I’m realizing how depressed I really have been for over four years now. During that time period, I’ve been experiencing symptoms like the loss of interest in pretty much everything that I used to be interested in, which includes caring for our sick cats; negative thinking and self talk; low self-esteem; unstable emotions; sleep disturbances; lack of motivation; and even symptoms like paranoia. And, this is on top of all of my severe PTSD symptoms. It’s been really miserable, and I’m glad that my symptoms are beginning to either minimize or clear up.
If you’re wondering how I got through those years, I basically did as much as I could do despite the fact that I wasn’t interested in whatever I was doing or despite the fact that I had low motivation. Still, though, sometimes my motivation and mood got low enough so that I couldn’t do much. Even so, I still tried to keep doing things that I enjoyed, and eventually I’ve started to enjoy them again, but in a different way than before.
Still, it’s hard having depression. On some days, for example, simply doing the dishes seems like a monumental task. All of the things that I did so easily: exercise, music, socializing, cleaning, taking care of the cats, all of a sudden became (become) extremely difficult when I am very depressed. And then, of course, life becomes difficult, and I start wondering how I’m going to keep doing this for the rest of my life, and have a hard time seeing that it will pass if I take care of myself, especially because it’s been going on for so long.
When you mix all of this with my viral and PTSD symptoms, I can get miserable fast. In order to address this I have emergency plans set up for when I get to the “How am I going to live life for another 40 years when it’s this hard” point. I’ve worked hard to know what to do when I really start to backslide, even if it includes a hospital visit.
I don’t know which medications specifically are lifting my depression, or which I might have lowered or gone off of that were worsening it. All I know is that I’m feeling better. My PTSD symptoms are better as well, as are my viral symptoms.
I still have a lot to do, and a lot of appointments coming up. Even though it’s tiring to have so many appointments, I am getting used to it. But, I need to schedule even more today, such as a dentist’s appointment.
Yesterday I started reading a book on mindfulness and read the story of the Buddha. I’ve read it before, and I never really got it. This time I did. It’s so interesting to me that when I began to get very depressed a few years ago, I started questioning life itself, the meaning behind it, and started to accept that life is full of suffering. Eventually I started to realize that there would always be hardships in life, and that I need to try to be happy despite it, even if the hardship is a mental health condition. I also started to question death and began to really full-on face my mortality and my eventual death. I’ve read a lot of different spiritual books the last few years to find differing theories on what happens after death that differ from Christianity, as I was raised Christian. I think that part of the reason why I went on this journey is that I’ve had enough religious abuse by Christians that it is hard today for me to believe Christian beliefs. So I’ve been exploring other avenues. Still, the idea of death and the unknown terrifies me, but I am learning that death is part of life, as is the fear of it for some if not most people. And again, this existential fear is something that I have learned to live with and in some ways conquer. I think that a lot of this is because I have suffered so much in life that even suffering in death doesn’t seem as scary to me, if that is what were to happen to me.

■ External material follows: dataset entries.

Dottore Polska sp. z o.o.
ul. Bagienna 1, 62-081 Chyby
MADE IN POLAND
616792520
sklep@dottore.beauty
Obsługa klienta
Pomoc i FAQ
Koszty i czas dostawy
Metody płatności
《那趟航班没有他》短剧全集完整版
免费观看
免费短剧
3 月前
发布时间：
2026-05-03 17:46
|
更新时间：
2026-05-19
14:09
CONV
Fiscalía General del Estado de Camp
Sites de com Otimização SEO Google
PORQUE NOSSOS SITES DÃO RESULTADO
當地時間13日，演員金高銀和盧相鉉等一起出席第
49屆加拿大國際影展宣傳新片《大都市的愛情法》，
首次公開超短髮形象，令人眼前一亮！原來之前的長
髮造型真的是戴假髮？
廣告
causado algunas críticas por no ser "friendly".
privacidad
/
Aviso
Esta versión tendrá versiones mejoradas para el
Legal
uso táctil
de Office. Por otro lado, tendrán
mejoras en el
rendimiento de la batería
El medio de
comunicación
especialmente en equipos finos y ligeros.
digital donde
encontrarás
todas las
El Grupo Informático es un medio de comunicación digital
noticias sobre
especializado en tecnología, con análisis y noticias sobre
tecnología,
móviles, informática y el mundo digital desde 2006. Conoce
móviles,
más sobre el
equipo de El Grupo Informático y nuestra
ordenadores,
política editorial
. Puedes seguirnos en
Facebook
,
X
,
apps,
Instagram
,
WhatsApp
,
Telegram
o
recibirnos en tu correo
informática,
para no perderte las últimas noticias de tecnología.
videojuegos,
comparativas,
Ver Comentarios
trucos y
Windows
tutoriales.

The interesting part of this all is that even though it’s hard for me to believe Christian beliefs, part of me still does. I still pray sometimes, and I even do repentance and things like that. I also do a lot of spiritual cleanses too that are more New Age or Wicca based, such as cleansing with Sage. Really, I’m sort of an any road that works for me is okay sort of person. That’s why I’m so interested in reading about Mindfulness. I even bought a DBT workbook for PTSD as well (DBT is also based off Mindfulness).

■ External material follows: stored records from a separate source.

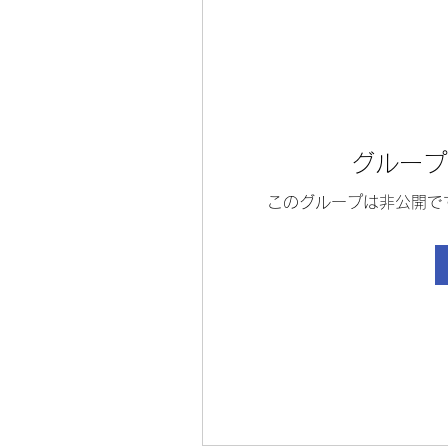
グループ
このグループは非公開で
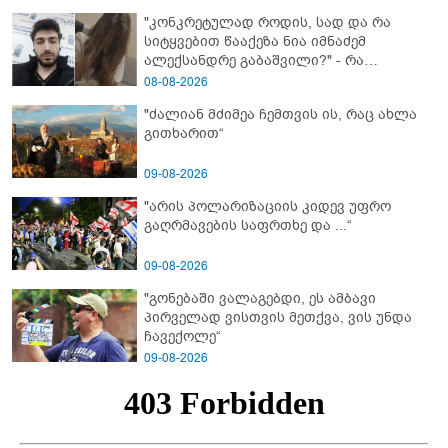
"კონკრეტულად როდის, სად და რა
სიტყვებით წააქეზა ნია იმნაძემ
ალექსანდრე გაბაშვილი?" - რა
მიმართვას ავრცელებს ნია იმნაძის
08-08-2026
ბებია?
"ძალიან მძიმეა ჩემთვის ის, რაც ახლა
გითხარით“
09-08-2026
"არის პოლარიზაციის კიდევ უფრო
გაღრმავების საფრთხე და ...“
09-08-2026
"გონებაში ვალაგებდი, ეს ამბავი
პირველად ვისთვის მეთქვა, ვის უნდა
ჩავექოლე“
09-08-2026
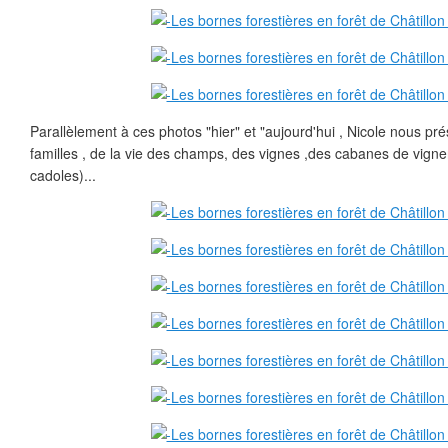
Parallèlement à ces photos "hier" et "aujourd'hui , Nicole nous pr
familles , de la vie des champs, des vignes ,des cabanes de vign
cadoles)...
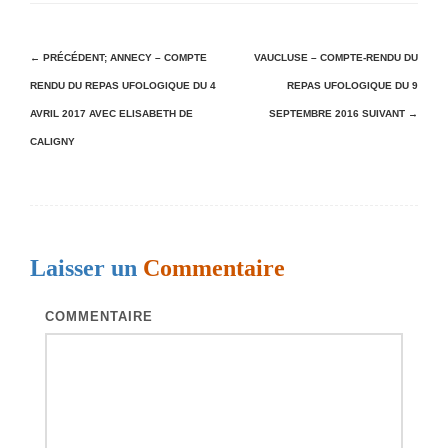
N
← PRÉCÉDENT;
ANNECY – COMPTE
VAUCLUSE – COMPTE-RENDU DU
RENDU DU REPAS UFOLOGIQUE DU 4
REPAS UFOLOGIQUE DU 9
a
AVRIL 2017 AVEC ELISABETH DE
SEPTEMBRE 2016
SUIVANT →
v
CALIGNY
i
g
a
t
Laisser un
Commentaire
i
o
COMMENTAIRE
n
d
e
s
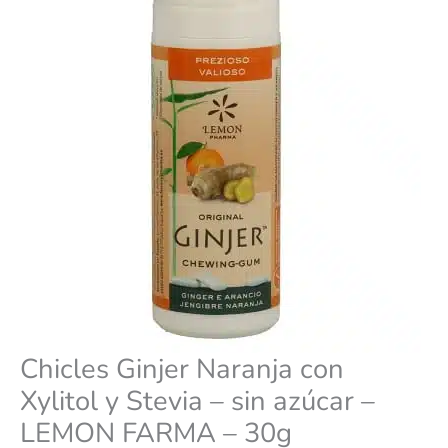
–
sin
azúcar
–
LEMON
FARMA
–
30g
cantidad
Chicles Ginjer Naranja con
Xylitol y Stevia – sin azúcar –
LEMON FARMA – 30g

There are still so many unanswered questions in my life today. I’ve learned to live with this uncertainty. I don’t mind exploring these questions, but the truth is that sometimes there is no answer. I thought for awhile that exploring things like this was bad, but now I think that it is a good thing, even if questions simply beget more questions. Having an open mind I believe is part of living life in this world, and it can be done in a lot of ways.